The Stó:lo Xwexwílmexw Treaty Association (SXTA) has opted for a step-by-step treaty negotiation process rather than negotating until they’ve reached a full and final agreement. Two years ago, they sign a memorandum of understanding to move into Stage 5 of the provincial treaty process.

RELATED: New rights-based approach to First Nations treaty-making rolled out

“Our treaty is like a living tree,” Chief Horne said. “It will adapt to changing circumstances, as policies evolve or new rights are established by the courts.”

The constitution going before the people next month as approved by SXTA leaders has been two years in the making. The document defines who they are, where they come from and how they will be governed once out from under the Indian Act. This Shxwelméxwelh (Constitution) would be the foundation of a new national government. The new national government would oversee such matters as health, social services and child and family services.

Should 50 per cent plus one per cent of a quorum of members vote yes, the six communities will re-assume the right to govern themselves.
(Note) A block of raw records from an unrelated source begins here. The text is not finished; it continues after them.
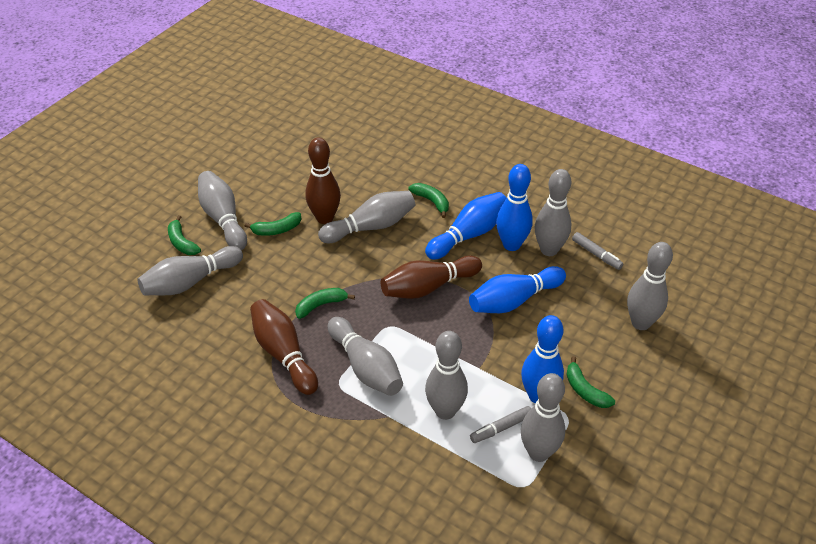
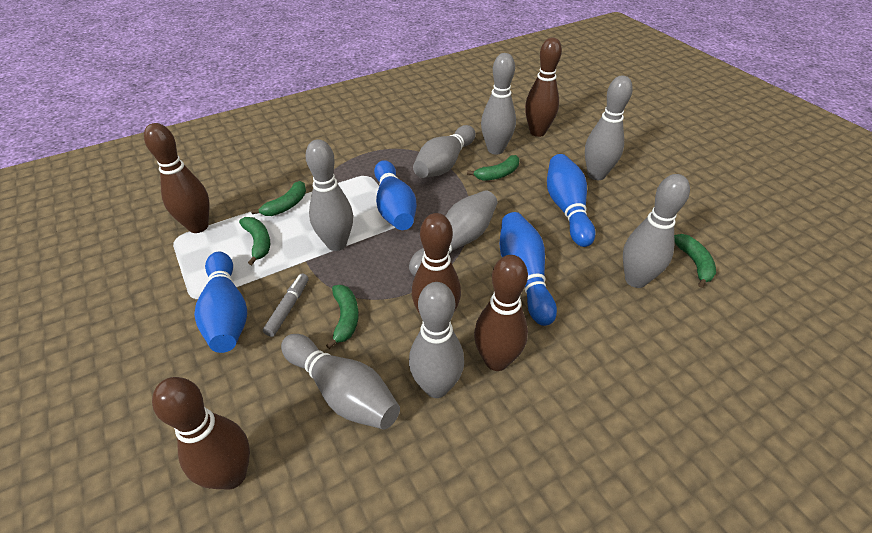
brown bowling pin: [250,299,318,395] [305,137,341,224] [381,255,482,299] = 3 -> [144,123,209,233] [152,377,250,490] [412,213,461,316] [474,255,528,371] [525,37,562,137] = 5
grey marker: [470,406,531,443] [572,232,623,270] = 2 -> [263,274,309,337] = 1

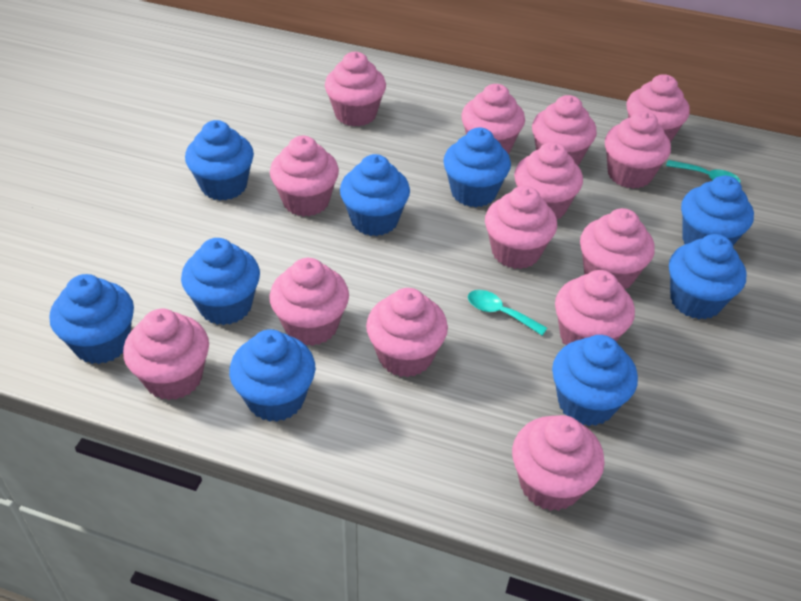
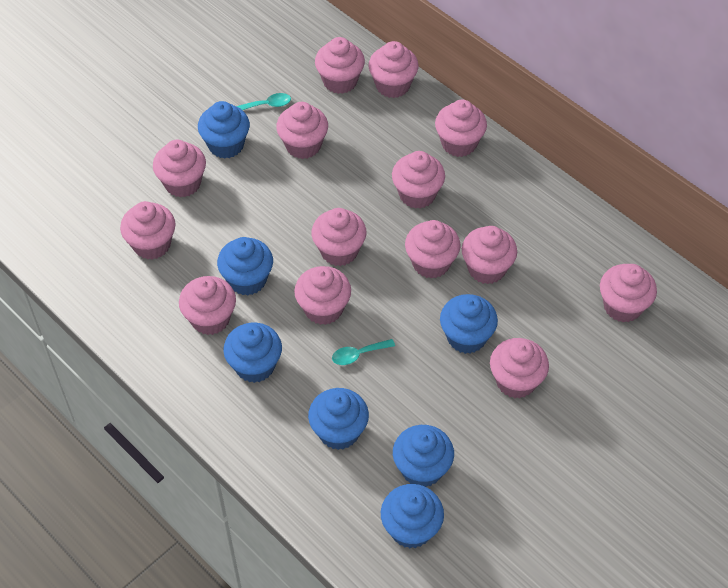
blue cupcake: [50,274,134,364] [181,238,260,325] [185,120,254,201] [229,329,316,422] [340,154,410,236] [443,128,511,207] [552,335,638,426] [669,234,747,319] [681,176,754,245] = 9 -> [198,101,250,159] [217,237,273,296] [223,323,282,383] [308,388,369,450] [381,484,444,548] [393,425,454,487] [440,294,498,354] = 7

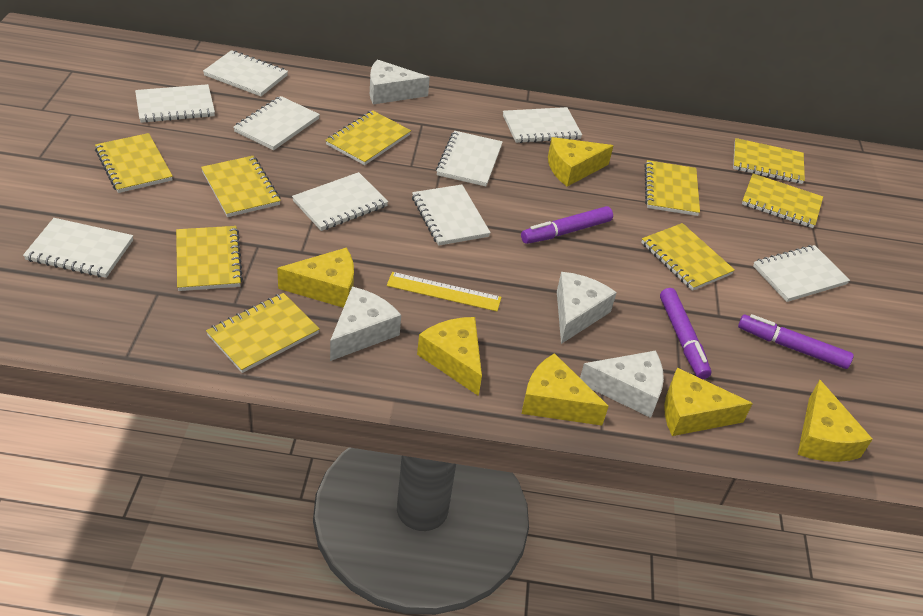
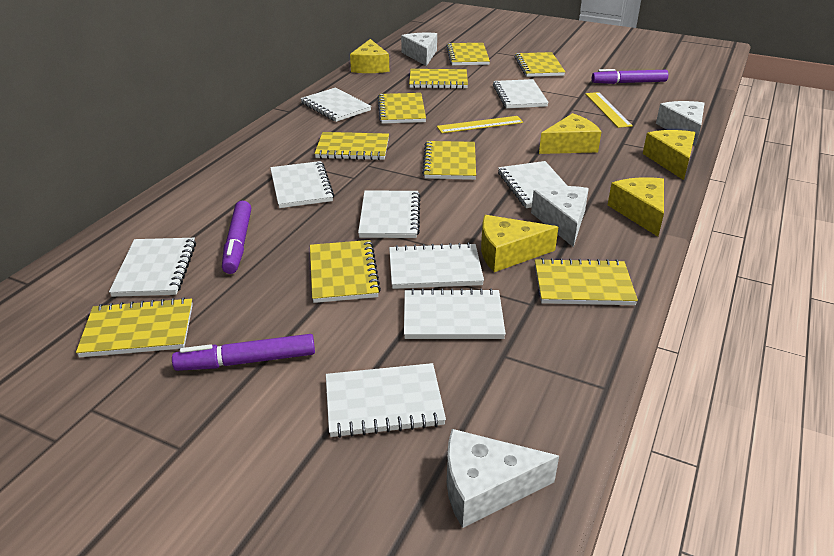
yellow cheese: [277,248,354,308] [417,317,482,396] [522,353,609,425] [548,137,613,187] [664,368,753,436] [798,380,873,462] = 6 -> [350,39,389,73] [481,215,558,272] [539,113,601,154] [608,177,664,237] [643,130,695,180] = 5
yellow ruler: [387,272,501,311] = 1 -> [437,116,523,133] [585,92,633,128] = 2

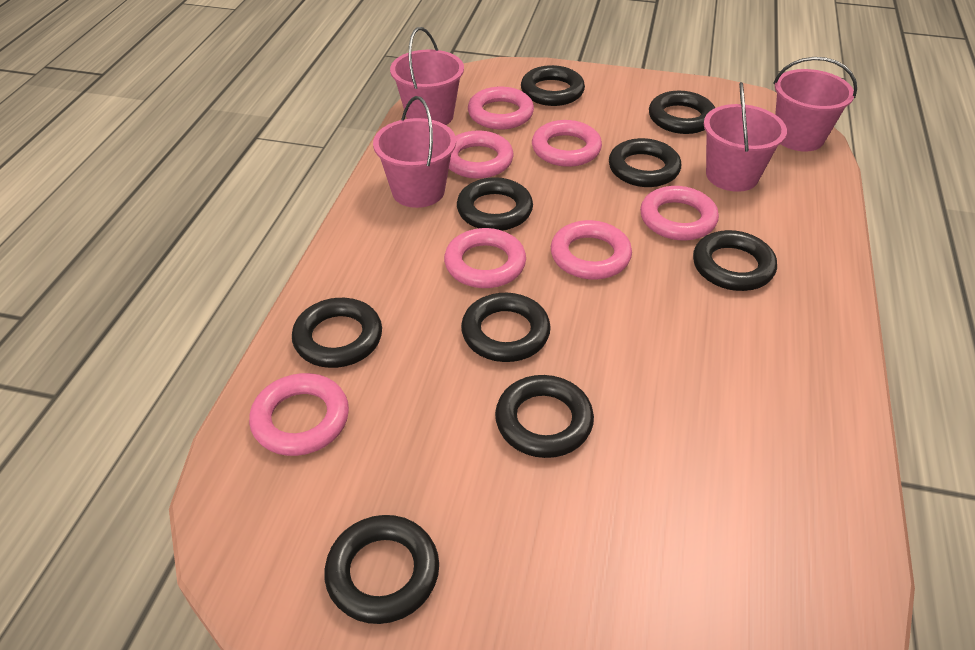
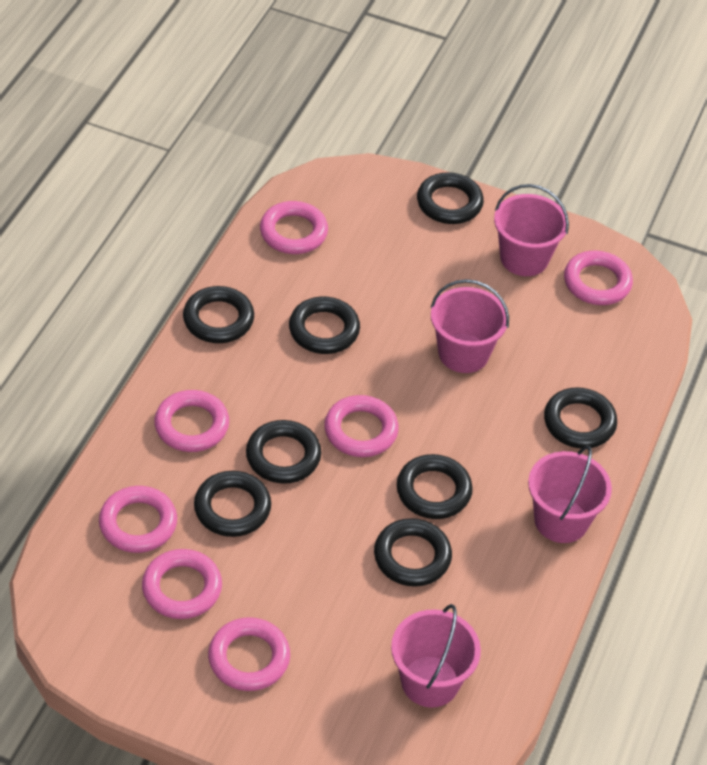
black ring: [292,298,382,368] [324,515,439,624] [457,177,533,231] [461,293,551,362] [495,375,594,458] [521,65,585,106] [609,138,681,187] [649,91,715,134] [693,230,777,291] = 9 -> [183,286,254,343] [194,471,271,537] [246,420,321,484] [289,297,360,354] [374,518,452,587] [397,454,473,519] [417,172,484,224] [544,387,617,449] = 8

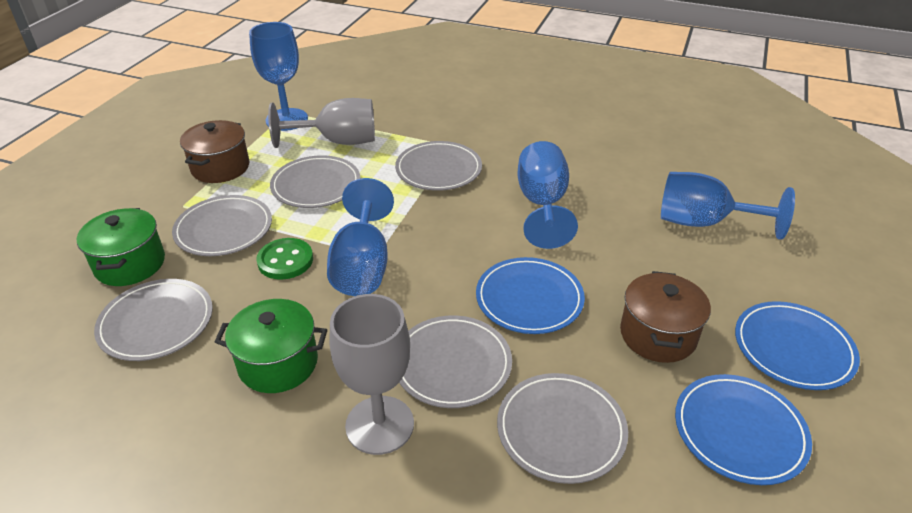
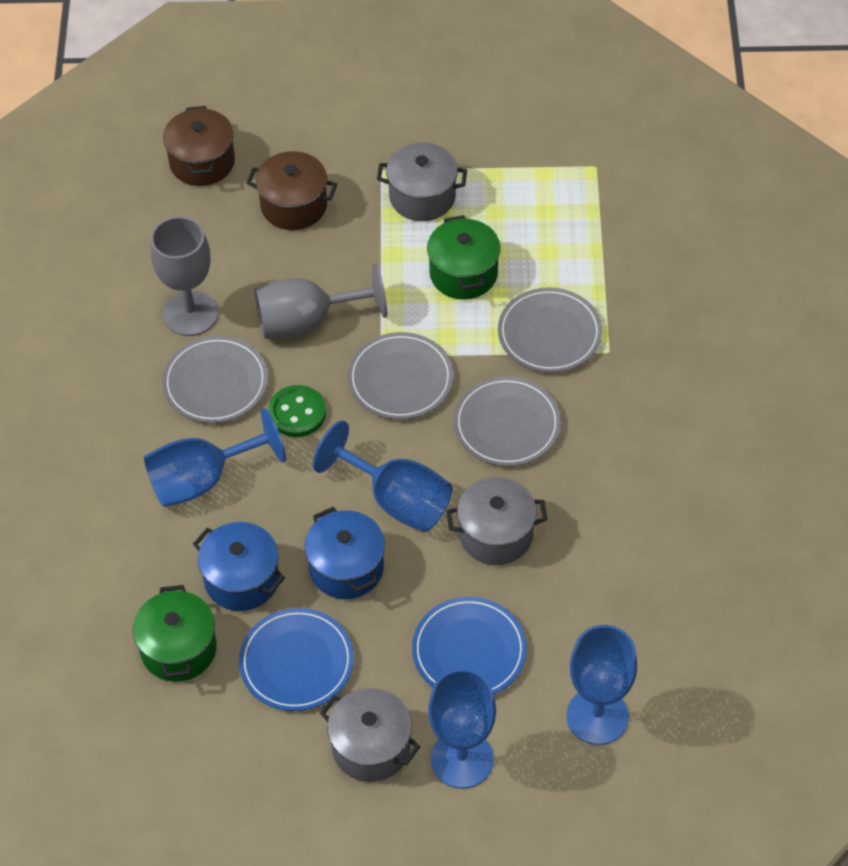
blue plate: [476,257,585,334] [675,374,812,485] [735,301,860,390] = 3 -> [239,608,354,711] [412,597,527,695] = 2
blue pot: none = 0 -> [193,522,285,611] [304,507,385,599] = 2
grey plate: [94,279,213,361] [172,195,272,256] [270,155,360,208] [395,141,482,191] [399,315,512,408] [497,373,628,484] = 6 -> [162,336,268,423] [348,332,453,420] [454,376,561,466] [498,287,602,373] = 4
grey pot: none = 0 -> [320,688,420,782] [377,143,467,221] [446,477,547,565] = 3

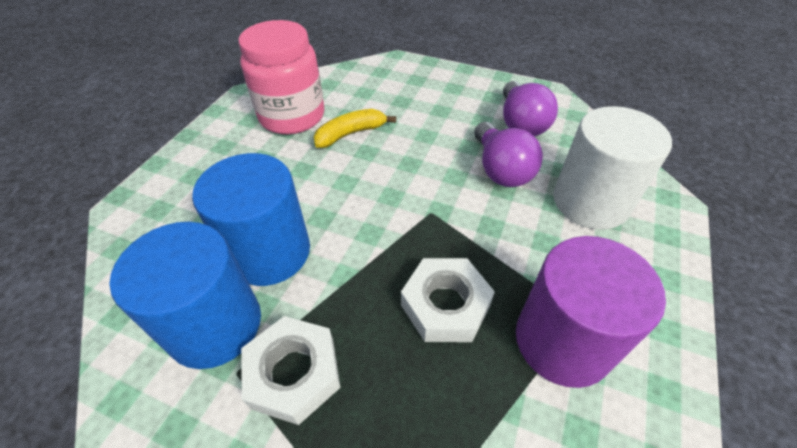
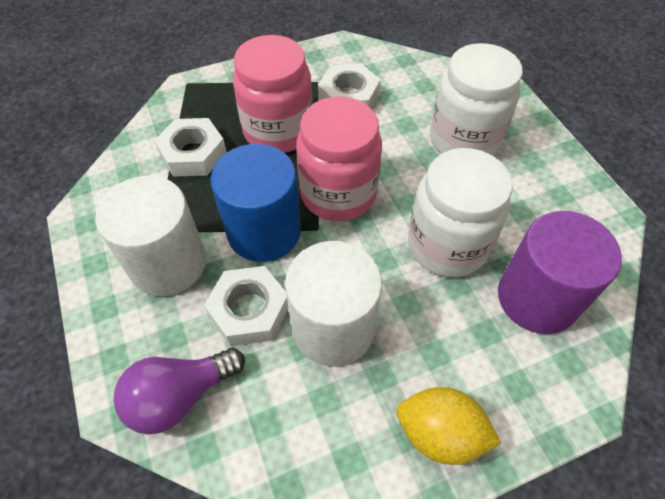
blue cylinder: [110,222,261,369] [192,153,310,286] = 2 -> [210,144,301,262] = 1
pink jar: [239,20,324,135] = 1 -> [233,35,313,153] [296,96,382,221] = 2
purple light bulb: [474,122,543,187] [503,81,558,137] = 2 -> [113,348,245,435] = 1
white cylinder: [553,106,672,230] = 1 -> [95,176,206,296] [285,241,382,366] = 2
white jar: none = 0 -> [408,148,513,277] [430,43,523,155] = 2
white nut: [241,316,340,425] [401,258,495,342] = 2 -> [154,118,227,177] [204,266,289,346] [318,63,381,109] = 3
yellow banana: [313,109,396,148] = 1 -> none = 0
yellow lemon: none = 0 -> [397,387,501,465] = 1

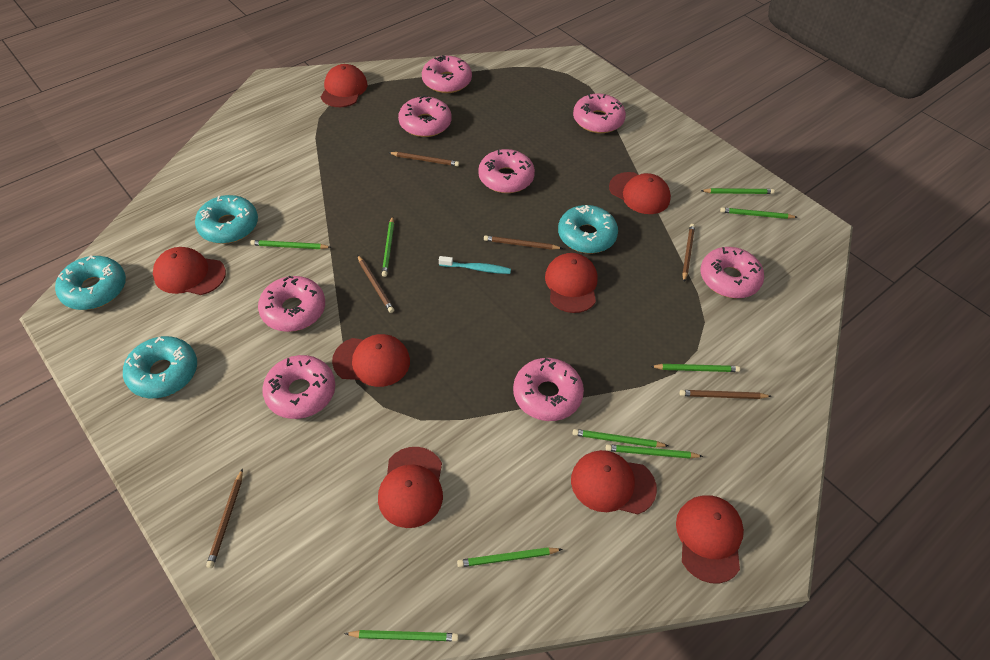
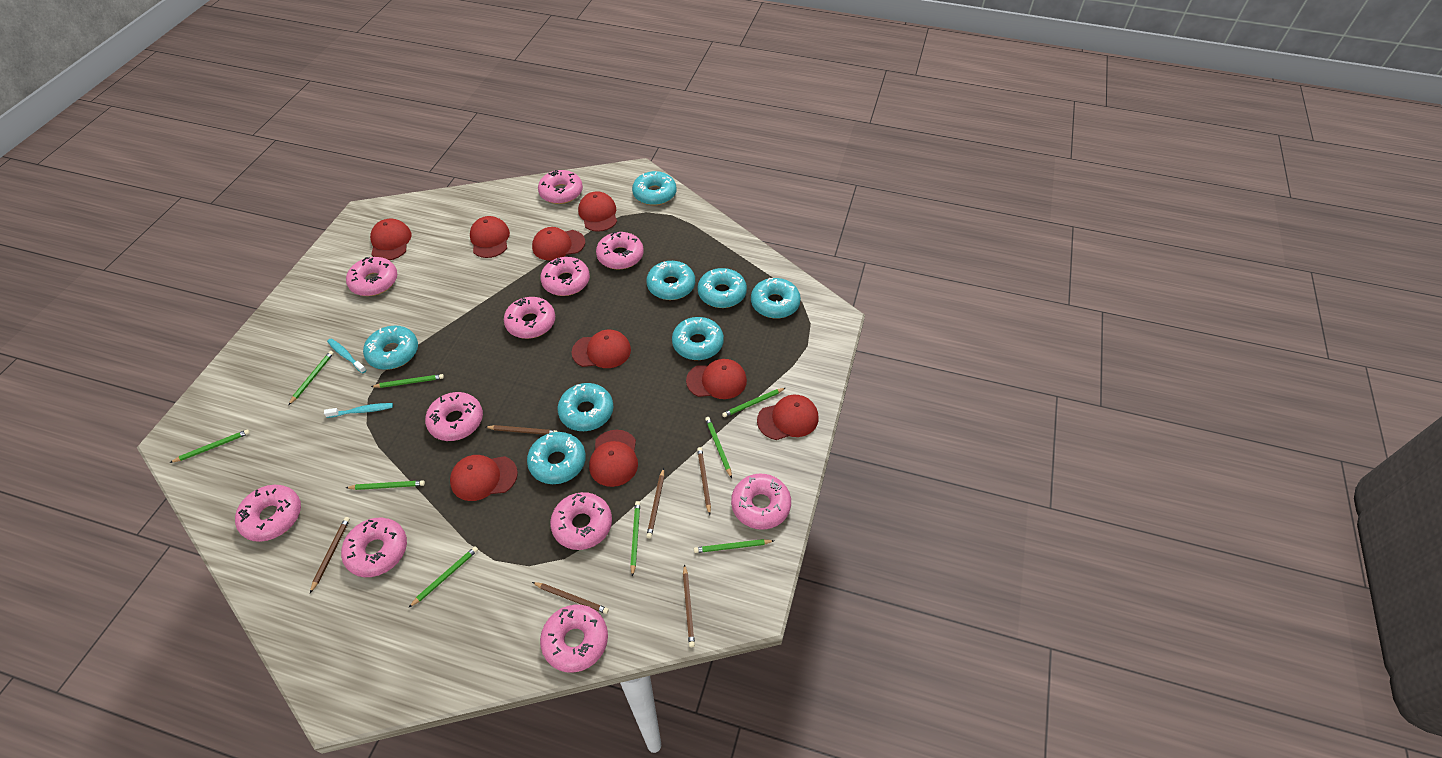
pink donut: [258,276,325,332] [262,355,335,419] [398,96,451,137] [422,55,472,93] [478,149,535,193] [513,358,584,421] [573,93,626,133] [701,247,764,298] = 8 -> [235,485,301,542] [341,518,407,577] [346,257,397,296] [425,392,483,441] [504,297,555,339] [538,170,583,204] [540,257,590,296] [540,605,608,673] [550,492,612,550] [596,232,644,269] [731,474,791,530] = 11
red cap: [153,247,226,295] [321,64,368,107] [332,334,410,387] [378,447,443,528] [545,253,598,313] [571,450,657,514] [609,172,671,214] [676,495,744,583] = 8 -> [370,219,412,260] [450,455,518,501] [470,216,510,258] [532,227,585,260] [572,330,631,368] [578,191,617,232] [589,430,638,487] [686,359,747,399] [757,395,818,440] = 9
turquoise donut: [55,256,126,310] [123,336,197,398] [195,195,258,244] [558,205,618,254] = 4 -> [363,326,418,370] [527,432,586,484] [557,383,613,431] [632,171,676,205] [647,261,695,300] [672,317,724,360] [698,268,747,308] [751,278,801,319] = 8
turquoise toothbrush: [439,256,511,274] = 1 -> [324,403,393,418] [327,339,367,374] = 2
Following the adoption of the Shxwelméxwelh (Constitution), the six villages hope to adopt a self-government agreement with the province and Canada as part of the next steps toward a full treaty.

To see the Shxwelméxwelh (Constitution), visit the website www.sxta.bc.ca/constitution. The governance structure is described at www.sxta.bc.ca/constitution/governance. You can also obtain a copy of the Shxwelméxwelh (Constitution) by emailing outreach@sxta.bc.ca or calling 604-824-3281.

The six Stó:lō Xwexwílmexw communities consist of approximately 1,500 members throughout the Fraser Valley.